“Les pigeons” : Michel Leeb et Francis Huster dans une comédie à la Pirandello
Ce sont deux acteurs sur le retour qui attendent dans une salle de casting. Ils se connaissent, font les coqs et seront bientôt les dindons d’une farce au goût amer, concocté par une même femme. Michel Leeb mêle à la comédie le réalisme de la situation des acteurs, tout en dépliant une série de mises en abîme autour du personnage, de la fiction, et de l’auteur de théâtre. Un texte attachant et drôle, servi par de très bons comédiens dont Chloé Lambert et Philippe Vieux mis en scène par Jean-Louis Benoit.
Un duo d’acteurs
Une salle d’attente d’un appartement qui sert d’agence de casting. Sur le canapé en cuir vieilli, il y a Serge, Michel Leeb, en costume de matador, la fleur au fusil, qui porte une belle moustache grise et possède un avis sur tout. Bernard, que joue Francis Huster, est tout le contraire. Discret, sentimental, plutôt modeste, ce dernier est tout autant habitué aux personnages de troisième catégorie, tournant quelques minutes par ci par là. Mais ces deux-là se connaissent depuis 40 ans, ont connu la grande époque de la télévision, auditionné parfois avec les plus grands acteurs, pour des rôles souvent mineurs.

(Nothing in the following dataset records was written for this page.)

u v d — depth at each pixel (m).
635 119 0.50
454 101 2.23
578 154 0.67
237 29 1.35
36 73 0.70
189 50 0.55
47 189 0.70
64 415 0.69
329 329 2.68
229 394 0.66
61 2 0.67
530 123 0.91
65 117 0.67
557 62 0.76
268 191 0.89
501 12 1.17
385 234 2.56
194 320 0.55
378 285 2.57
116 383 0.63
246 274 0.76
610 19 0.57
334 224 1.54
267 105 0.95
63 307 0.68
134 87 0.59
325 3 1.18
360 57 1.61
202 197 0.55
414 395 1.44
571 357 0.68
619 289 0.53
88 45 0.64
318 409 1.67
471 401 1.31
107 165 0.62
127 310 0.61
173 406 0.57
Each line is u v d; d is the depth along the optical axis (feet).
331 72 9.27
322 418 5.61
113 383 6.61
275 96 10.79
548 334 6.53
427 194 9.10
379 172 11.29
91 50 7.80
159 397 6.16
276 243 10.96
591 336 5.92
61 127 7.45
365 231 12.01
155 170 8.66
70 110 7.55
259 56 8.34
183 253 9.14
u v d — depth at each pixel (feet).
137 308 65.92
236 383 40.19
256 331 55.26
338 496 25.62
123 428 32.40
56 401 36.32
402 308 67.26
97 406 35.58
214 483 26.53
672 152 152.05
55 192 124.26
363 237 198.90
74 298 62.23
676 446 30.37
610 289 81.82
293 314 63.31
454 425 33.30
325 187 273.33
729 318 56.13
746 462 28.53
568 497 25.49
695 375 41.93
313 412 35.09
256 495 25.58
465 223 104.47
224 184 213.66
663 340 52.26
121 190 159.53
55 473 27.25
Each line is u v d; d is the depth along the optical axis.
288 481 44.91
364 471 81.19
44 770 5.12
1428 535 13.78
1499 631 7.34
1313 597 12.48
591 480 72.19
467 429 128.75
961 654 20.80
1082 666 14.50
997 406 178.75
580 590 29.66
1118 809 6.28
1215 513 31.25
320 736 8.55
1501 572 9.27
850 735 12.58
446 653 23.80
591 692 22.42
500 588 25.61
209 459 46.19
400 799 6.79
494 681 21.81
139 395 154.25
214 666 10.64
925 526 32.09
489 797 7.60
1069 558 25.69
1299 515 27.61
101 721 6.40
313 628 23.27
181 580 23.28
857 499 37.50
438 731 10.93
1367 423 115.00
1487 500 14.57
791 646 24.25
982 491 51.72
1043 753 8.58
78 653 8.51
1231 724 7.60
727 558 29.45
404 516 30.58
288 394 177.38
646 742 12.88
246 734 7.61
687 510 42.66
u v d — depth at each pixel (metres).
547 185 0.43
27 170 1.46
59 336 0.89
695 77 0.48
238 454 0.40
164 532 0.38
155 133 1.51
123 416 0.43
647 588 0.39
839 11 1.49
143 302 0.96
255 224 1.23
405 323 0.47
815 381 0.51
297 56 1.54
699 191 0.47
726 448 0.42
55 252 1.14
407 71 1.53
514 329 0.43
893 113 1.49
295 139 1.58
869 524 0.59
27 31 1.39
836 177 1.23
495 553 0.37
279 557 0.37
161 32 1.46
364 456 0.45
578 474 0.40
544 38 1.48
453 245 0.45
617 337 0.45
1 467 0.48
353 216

On s’accroche, l’intermittence n’a plus de secrets. Leeb et Huster forment un couple épatant, nourri de fausse complicité et de faux-semblants. Le premier, qui a écrit la pièce, joue les cabots dragueurs, roulant les mécaniques d’un machisme tonitruant et roublard. Le second lui oppose un calme en mode mineur, avouant ses échecs et racontant ses souvenirs. Deux frangins de télévision qui s’inventent des vies de cinéma pour oublier la tristesse de leur quotidien.
Coup de théâtre
Après une première partie un peu longuette, le coup de théâtre vient d’une femme, surgit de l’ombre des souvenirs à travers une proposition de scénario. Quand le passé réveille le présent, quand une histoire d’amour manquée vient réveiller un présent monotone, les deux acteurs se retrouvent dans une autre dimension, et la comédie bascule alors vers le fantastique. Avec humour et malice, Michel Leeb donne la revanche aux femmes dont Chloé Lambert se fait la représentante passionnée. On est dans le drame mélo, mais l’intrigue va vite se pimenter … sans que l’on vous révèle la suite. Personnages en quête d’histoire, en quête d’auteur, qui ne vivent que pour jouer, s’amuser, faire exploser le langage. C’est de tout cela dont parle ces « Pigeons », trompés par une ex-maîtresse, rattrapés par un auteur qui veut changer d’histoire, rattrapés par des souvenirs communs qui les rapproche comme des frères. On rit beaucoup, on compatit, on suit ce parcours dans la fiction qui n’utilise que du réel, car les personnages, eux, sont immortels. Plaisir du jeu, plaisir de l’acteur, plaisir d’une histoire à tiroirs, qui part du théâtre de boulevard et aussi d’une quête existentielle. Bravo aux artistes.